Rat studies criticized, no 'credible' cancer risk established
Riva and Ardagna had initially been part of a consolidated class action against PepsiCo, claiming the levels of organic chemical compound 4-Methylimidazole (4-MEI) in Pepsi products were unhealthy. The Riva action was severed to pursue medical monitoring and personal injury claims, and proceeded on its own.
On Wednesday, US District Judge Edward Chen in the Northern District of California dismissed the case.
The court said the plaintiffs, “have not established that the alleged risk of bronchioloalveolar cancer (for which they seek lung scans and testing) is both credible and substantial.”
Pepsi drinks are among soft drinks and foods which use caramel coloring byproduct 4-MEI, which has been linked to carcinogenic activity in mice.

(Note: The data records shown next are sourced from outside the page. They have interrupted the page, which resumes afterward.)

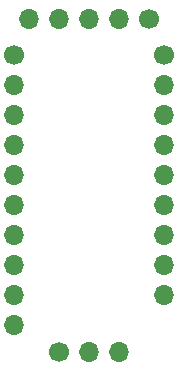
<source format=gbr>
%TF.GenerationSoftware,KiCad,Pcbnew,8.0.5*%
%TF.CreationDate,2025-01-09T20:32:44-08:00*%
%TF.ProjectId,PIC32Flex,50494333-3246-46c6-9578-2e6b69636164,rev?*%
%TF.SameCoordinates,Original*%
%TF.FileFunction,Soldermask,Bot*%
%TF.FilePolarity,Negative*%
%FSLAX46Y46*%
G04 Gerber Fmt 4.6, Leading zero omitted, Abs format (unit mm)*
G04 Created by KiCad (PCBNEW 8.0.5) date 2025-01-09 20:32:44*
%MOMM*%
%LPD*%
G01*
G04 APERTURE LIST*
%ADD10C,1.700000*%
%ADD11O,1.700000X1.700000*%
G04 APERTURE END LIST*
D10*
%TO.C,J1*%
X103837600Y-100170800D03*
D11*
X106377600Y-100170800D03*
X108917600Y-100170800D03*
%TD*%
D10*
%TO.C,J3*%
X112740000Y-75020000D03*
D11*
X112740000Y-77560000D03*
X112740000Y-80100000D03*
X112740000Y-82640000D03*
X112740000Y-85180000D03*
X112740000Y-87720000D03*
X112740000Y-90260000D03*
X112740000Y-92800000D03*
X112740000Y-95340000D03*
%TD*%
%TO.C,J2*%
X101250000Y-71950000D03*
X103790000Y-71950000D03*
X106330000Y-71950000D03*
X108870000Y-71950000D03*
D10*
X111410000Y-71950000D03*
%TD*%
%TO.C,J4*%
X100040000Y-75020000D03*
D11*
X100040000Y-77560000D03*
X100040000Y-80100000D03*
X100040000Y-82640000D03*
X100040000Y-85180000D03*
X100040000Y-87720000D03*
X100040000Y-90260000D03*
X100040000Y-92800000D03*
X100040000Y-95340000D03*
X100040000Y-97880000D03*
%TD*%
M02*

</source>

As part of Pepsi’s motion to dismiss the action, attorneys argued in December the plaintiffs had not asserted a plausible claim for medical monitoring.

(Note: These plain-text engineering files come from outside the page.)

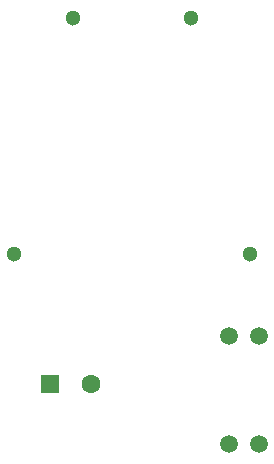
<source format=gbr>
%TF.GenerationSoftware,KiCad,Pcbnew,9.0.0*%
%TF.CreationDate,2025-03-04T05:22:46+01:00*%
%TF.ProjectId,PSU5V,50535535-562e-46b6-9963-61645f706362,rev?*%
%TF.SameCoordinates,Original*%
%TF.FileFunction,Copper,L2,Bot*%
%TF.FilePolarity,Positive*%
%FSLAX46Y46*%
G04 Gerber Fmt 4.6, Leading zero omitted, Abs format (unit mm)*
G04 Created by KiCad (PCBNEW 9.0.0) date 2025-03-04 05:22:46*
%MOMM*%
%LPD*%
G01*
G04 APERTURE LIST*
%TA.AperFunction,ComponentPad*%
%ADD10R,1.600000X1.600000*%
%TD*%
%TA.AperFunction,ComponentPad*%
%ADD11C,1.600000*%
%TD*%
%TA.AperFunction,ComponentPad*%
%ADD12C,1.300000*%
%TD*%
%TA.AperFunction,ViaPad*%
%ADD13C,1.500000*%
%TD*%
G04 APERTURE END LIST*
D10*
%TO.P,C1,1*%
%TO.N,Net-(BR1-+)*%
X42728000Y-63500000D03*
D11*
%TO.P,C1,2*%
%TO.N,Net-(BR1--)*%
X46228000Y-63500000D03*
%TD*%
D12*
%TO.P,T1,1,PRI_1*%
%TO.N,Net-(T1-PRI_1)*%
X39704000Y-52512000D03*
%TO.P,T1,5,PRI_2*%
%TO.N,AC*%
X59704000Y-52512000D03*
%TO.P,T1,7,SEC_1*%
%TO.N,Net-(BR1-~_1)*%
X54704000Y-32512000D03*
%TO.P,T1,9,SEC_2*%
%TO.N,Net-(BR1-~_2)*%
X44704000Y-32512000D03*
%TD*%
D13*
%TO.N,GND*%
X60452000Y-68580000D03*
%TO.N,AC*%
X60452000Y-59436000D03*
%TO.N,VCC*%
X57912000Y-68580000D03*
X57912000Y-59436000D03*
%TD*%
M02*

</source>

They said the plaintiffs relied on studies of rodent exposure, arguing this did "not come anywhere near replicating human consumption patterns," and added the lawsuit could not meet the requirement of pleading actual injury or harm.

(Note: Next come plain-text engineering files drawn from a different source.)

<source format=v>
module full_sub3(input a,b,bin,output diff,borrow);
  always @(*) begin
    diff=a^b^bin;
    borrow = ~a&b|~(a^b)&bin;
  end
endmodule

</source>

'4-MEI risk? You'd have to drink 1000+ cans of soda a day' - PepsiCo attorneys
PepsiCo’s attorneys also referenced the FDA’s position, that a human being would have to consume "more than a thousand cans of soda in a day" to reach significant 4-MEI (4-methyl-imidazole) intake. They also pointed out that 4-MEI is included in other foodstuffs – such as coffee, grilled meat, beer and dressings – and so consumption could not be directly traced to Pepsi One or Diet Pepsi specifically.
4-MEI was added to California’s Proposition 65 (Safe Drinking Water and Toxic Enforcement Act) list of carcinogens in 2011. Pepsi states the 4-MEI levels in Pepsi One and Diet Pepsi fall within the limits set by Proposition 65.
In late February PepsiCo hit back at a cancer risk study that appeared in the open access journal PLUS One, which linked caramel coloring byproduct 4-MEI to ‘avoidable and unnecessary’ cancer risk.
PepsiCo - which was named in the study for comparatively high levels of 4-MEI - says all its US products meet stricter Californian standards, accusing the study of containing outdated information.
However, responding to similar comments from Goya Foods, which was also named in the study, its senior author Keeve Nachman, from John Hopkins Bloomberg School of Public Health, told this website: "We stand by the results of our study."